En 2017, 135 personnes ont pu être exfiltrées hors de Tchétchénie. Cependant le reste du territoire de la Fédération de Russie ne constitue pas un lieu sûr pour les personnes concernées, en raison de l’homophobie ambiante et du racisme que peuvent subir les personnes d’origine tchétchène dans le reste du pays. Par ailleurs, les menaces de représailles émanant de la diaspora tchétchène sont une réalité pour les personnes LGBT exfiltrées.

En décembre 2018, début de la dernière purge, quarante nouvelles personnes ont été arrêtées, entraînant la mort de deux d’entre elles. Les passeports des victimes sont dorénavant confisqués par les forces de l’ordre pour les empêcher de pouvoir quitter le pays. En outre, trois cas de retours forcés depuis le territoire de l’Union européenne ont été signalés, ces dernières années.

Position de la France sur cette question

Les intervenants ont salué la prise de position officielle d’Emmanuel Macron, Président de la République, en 2017, à l’occasion de la visite à Versailles de Vladimir Poutine, président de la Fédération de Russie. La position officielle de la France sur ce dossier, alliée à la pression médiatique et internationale, a permis de mettre un terme à la troisième purge anti‑LGBT+ en Tchétchénie.

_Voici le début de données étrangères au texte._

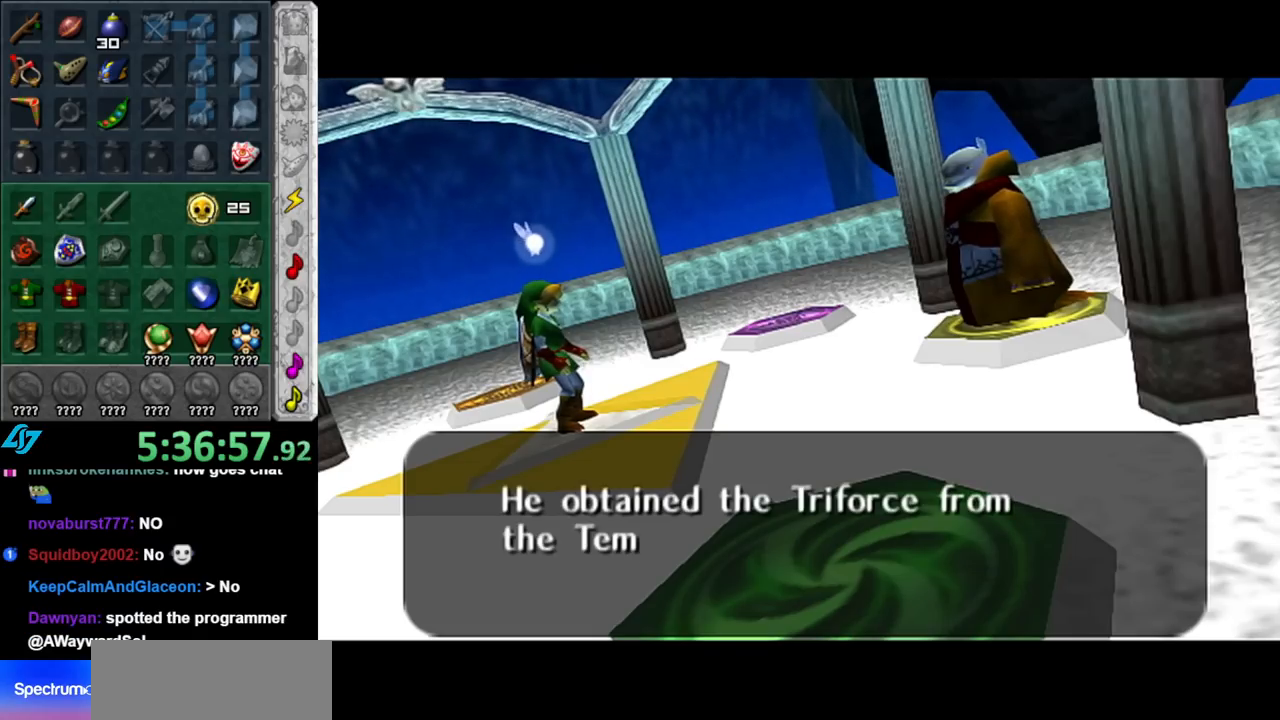
{"buttons": [], "left_stick": "center", "right_stick": "center", "events": [[67, "B", "down"], [100, "A", "down"], [150, "A", "up"], [150, "B", "up"], [350, "A", "down"], [350, "B", "down"], [400, "A", "up"], [433, "B", "up"]]}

Les intervenants ont cependant souligné les limites de cette prise de position dans les faits, la France ayant, par exemple, délivré peu de visas humanitaires aux personnes concernées par ces persécutions en comparaison au Canada. Les intervenants ont appelé la France à accorder plus largement et plus facilement l’asile aux personnes victimes de persécutions LGBT‑phobes.

Par ailleurs, il semble impératif, aux yeux des intervenants, que les autorités françaises renforcent leur vigilance s’agissant des actes de représailles commis à l’encontre de réfugiés tchétchènes LGBT+, sur le territoire national, par des membres de la diaspora tchétchène.

Si la situation en Tchétchénie est particulièrement grave, les intervenants ont souligné la prévalence de crimes LGBT‑phobes impunis dans d’autres États post‑soviétiques, notamment en Azerbaïdjan, Ouzbékistan, Tadjikistan et Turkménistan. Des crimes LGBT‑phobes sont également commis en Fédération de Russie dans les républiques voisines du Caucase du nord (Ingouchie, Ossétie, Daguestan, Kabardino-Balkarie).

Les intervenants ont, par ailleurs, insisté sur le fait que l’attention portée à la Tchétchénie ne devait pas faire oublier les persécutions LGBT‑phobes à l’œuvre dans d’autres pays, en Afrique subsaharienne et au Moyen‑Orient notamment.